■ Exercise prompt ■
Return the data below verbatim, starting with the line that contains "Look at this image. Find" and going on through the line that contains "Return results in", with both of those lines included.

■ Records to use ■
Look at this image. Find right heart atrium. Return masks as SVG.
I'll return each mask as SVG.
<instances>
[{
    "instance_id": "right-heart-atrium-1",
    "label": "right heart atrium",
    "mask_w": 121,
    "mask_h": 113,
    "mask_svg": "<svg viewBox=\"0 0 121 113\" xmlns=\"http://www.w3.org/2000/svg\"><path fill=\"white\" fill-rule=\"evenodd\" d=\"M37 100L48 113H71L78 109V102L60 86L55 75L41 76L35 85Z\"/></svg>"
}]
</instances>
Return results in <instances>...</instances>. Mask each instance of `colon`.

* * *

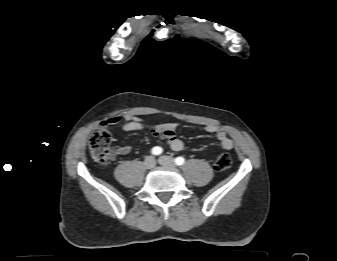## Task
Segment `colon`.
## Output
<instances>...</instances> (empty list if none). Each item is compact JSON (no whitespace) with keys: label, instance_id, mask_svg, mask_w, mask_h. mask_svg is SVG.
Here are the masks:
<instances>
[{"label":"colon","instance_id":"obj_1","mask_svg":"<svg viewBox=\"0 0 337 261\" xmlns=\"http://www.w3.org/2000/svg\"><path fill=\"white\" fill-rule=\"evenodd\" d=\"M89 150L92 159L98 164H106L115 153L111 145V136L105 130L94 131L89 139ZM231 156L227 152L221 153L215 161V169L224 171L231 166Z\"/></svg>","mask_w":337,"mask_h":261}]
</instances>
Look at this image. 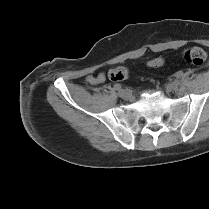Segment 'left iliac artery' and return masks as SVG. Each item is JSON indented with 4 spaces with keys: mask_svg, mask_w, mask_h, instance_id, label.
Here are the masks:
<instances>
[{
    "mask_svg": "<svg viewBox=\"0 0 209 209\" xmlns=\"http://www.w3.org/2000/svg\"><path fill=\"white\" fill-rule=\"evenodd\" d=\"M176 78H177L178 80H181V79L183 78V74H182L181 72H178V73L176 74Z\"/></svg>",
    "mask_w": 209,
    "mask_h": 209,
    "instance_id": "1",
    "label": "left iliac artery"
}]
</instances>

---

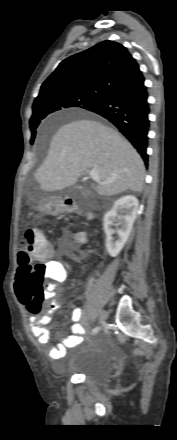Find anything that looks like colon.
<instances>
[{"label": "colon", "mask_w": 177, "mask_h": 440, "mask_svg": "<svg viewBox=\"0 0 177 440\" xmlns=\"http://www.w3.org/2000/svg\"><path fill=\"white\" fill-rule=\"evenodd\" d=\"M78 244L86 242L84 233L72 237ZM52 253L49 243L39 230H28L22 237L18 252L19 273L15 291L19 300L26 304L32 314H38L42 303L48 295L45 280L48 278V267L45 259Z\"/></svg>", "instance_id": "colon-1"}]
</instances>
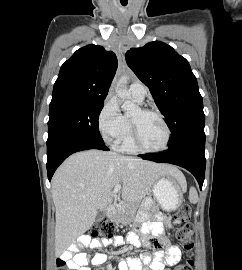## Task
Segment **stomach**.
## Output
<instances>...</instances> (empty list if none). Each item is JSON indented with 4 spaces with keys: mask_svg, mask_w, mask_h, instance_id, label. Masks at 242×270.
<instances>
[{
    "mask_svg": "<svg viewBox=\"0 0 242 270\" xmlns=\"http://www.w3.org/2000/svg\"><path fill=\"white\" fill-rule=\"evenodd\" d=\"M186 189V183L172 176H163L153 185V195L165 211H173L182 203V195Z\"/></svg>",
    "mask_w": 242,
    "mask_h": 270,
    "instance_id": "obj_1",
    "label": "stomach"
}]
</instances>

■ Reply to the exercise ■
Look at this image. Find right heart atrium. Return masks as SVG.
I'll return each mask as SVG.
<instances>
[{
    "instance_id": "right-heart-atrium-1",
    "label": "right heart atrium",
    "mask_w": 121,
    "mask_h": 113,
    "mask_svg": "<svg viewBox=\"0 0 121 113\" xmlns=\"http://www.w3.org/2000/svg\"><path fill=\"white\" fill-rule=\"evenodd\" d=\"M37 100L48 113H71L78 109V102L60 86L55 75L41 76L35 85Z\"/></svg>"
}]
</instances>
Return results in <instances>...</instances>. Mask each instance of `colon`.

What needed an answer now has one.